Foto de Juan Camilo Guarin P en Unsplash |
Cuesta creer que pueda pasar a mayores, pero no se puede descartar. Basta un chispazo para que se desencadene una guerra cuando se está en tierra abonada, minada. Al menor traspié, se gatilla. Hoy el epicentro está en Ucrania, así como ayer lo estuvo en Bielorrusia y Kazajistán que fueron parte de la URSS, la Unión de Repúblicas Socialistas Soviéticas. La que se desintegró sin disparar ni un tiro. El férreo control que ejercía el Partido Comunista de la Unión Soviética (PCUS) se deshizo cual castillo de naipes. Los comunistas que estaban en el poder, de la noche a la mañana, se cambiaron de camisa, y se privatizaron para sí mismos empresas públicas sin el más mínimo pudor.

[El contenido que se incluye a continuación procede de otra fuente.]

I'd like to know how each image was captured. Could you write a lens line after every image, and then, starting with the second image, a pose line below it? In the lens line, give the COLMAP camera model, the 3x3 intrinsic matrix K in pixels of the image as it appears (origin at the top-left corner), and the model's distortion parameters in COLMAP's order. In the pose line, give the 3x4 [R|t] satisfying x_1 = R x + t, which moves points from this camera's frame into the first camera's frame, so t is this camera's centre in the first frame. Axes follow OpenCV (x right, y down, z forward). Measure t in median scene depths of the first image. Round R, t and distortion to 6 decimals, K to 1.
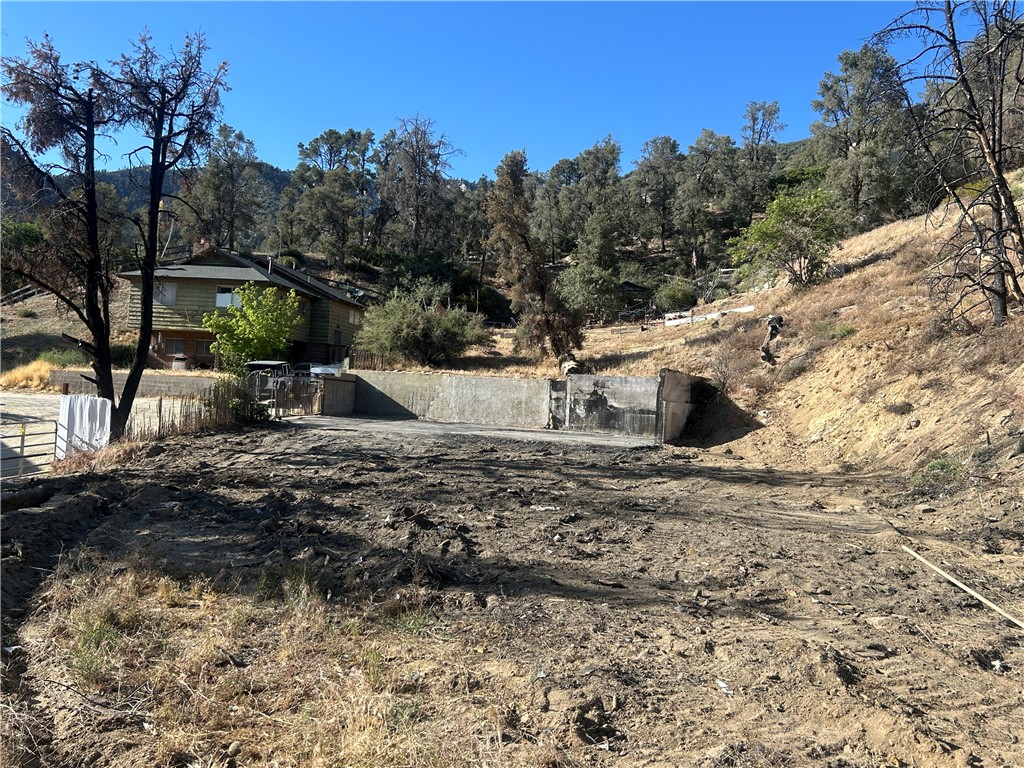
lens RADIAL K [[806.2, 0, 512.0], [0, 806.2, 384.0], [0, 0, 1]] dist [0.072806, -0.004468]
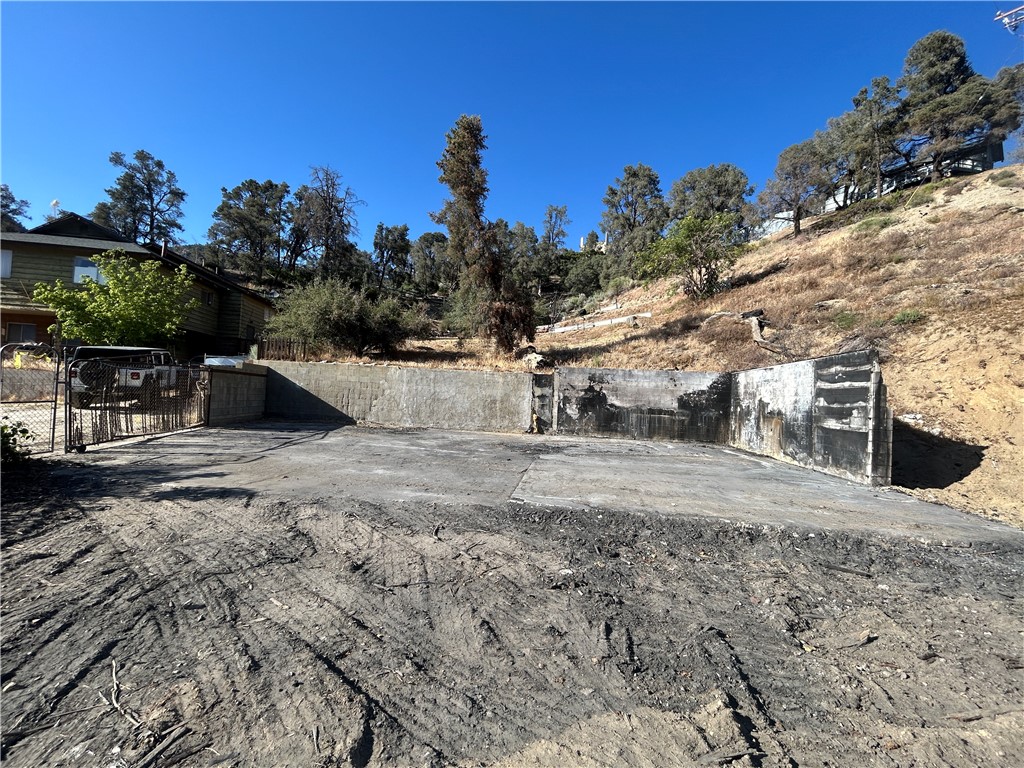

Lo hicieron siguiendo el modelo privatizador
pinochetista chileno, donde quienes eran altos funcionarios públicos, entre los que
destacan Julio Ponce Lerou y José Yuraszeck, pasaron a ser poderosos nuevos
empresarios. Cuando, en los primeros tiempos de la transición hacia la
democracia se quiso investigar por parte de la Cámara de Diputados, con Jorge
Schaulsohn a la cabeza respecto de los turbios traspasos de empresas públicas a
los privados, se dio vuelta la página a nombre de los intereses del Estado. Bastó
un apriete del innombrable en su calidad de comandante en jefe del Ejército, para
que todo se escondiera bajo la alfombra.
Bueno, pero no nos vayamos por las ramas. Estábamos en el tema de
Ucrania a cuya frontera han acudido más de 100 mil soldados rusos. Tropas
enviadas desde Moscú por orden de Putín, quien fue alto personero de la KGB, exjerarca
comunista, hoy reconvertido, pero que sueña con reverdecer viejos laureles: una
Rusia poderosa rodeada de una suerte de cinturón de seguridad constituida por
los países que fueron parte de la URSS colindantes con países de la Unión
Europea (UE).
Es claro que a Putin no le causa ninguna gracia que tales países que
pertenecieron a la URSS se estén acercando a la UE, y menos aún a la Organización
del Tratado del Atlántico Norte (OTAN). Hasta el día de hoy a Putin le pesa la
desaparición de la URSS, y de hecho la califica como una de las mayores tragedias
del siglo pasado. No solo no le causa gracia alguna, sino que le resulta
insoportable. No olvidemos que en 2014, en un dos por tres, Rusia se anexó la
península de Crimea que pertenecía a Ucrania sin que la Unión Europea y EEUU
reaccionaran más allá de reclamar para la galería pero nada más. Rusia no está
dispuesto a perder lo que fue su área de influencia y que de alguna manera
sigue siéndolo.
Importa destacar que en Ucrania y en todos esos países colindantes con
la URSS y la UE, suelen existir tres grupos políticos claramente diferenciados:
los prorusos, los proeuropeos, y los nacionalistas, que por lo general son de
ultraderecha. Sus nombres lo dicen todo. Rusia se resiste a abandonar su rol
imperial, de potencia mundial.
La UE juega con fuego si aspira extender sus fronteras hasta llegar a Rusia acogiendo a los países que estuvieron bajo la égida de la URSS. Y más aún si con ello las tropas de la OTAN pudiesen llegar a las fronteras mismas de Rusia. Nos guste o no, esto no es admisible para los rusos. En consecuencia, lo más sano, para distender el ambiente y evitar choques casuales o provocados, que estalle la chispa que gatille una guerra, es alcanzar algún acuerdo por el cual tanto la UE como Rusia renuncien a extenderse más allá de sus fronteras actuales y que los países que están entre ambos puedan desarrollarse manteniendo lazos con ambos. No escapará al lector que el petróleo y el gas en los subsuelos de dichos países están tras el apetito de la UE y Rusia.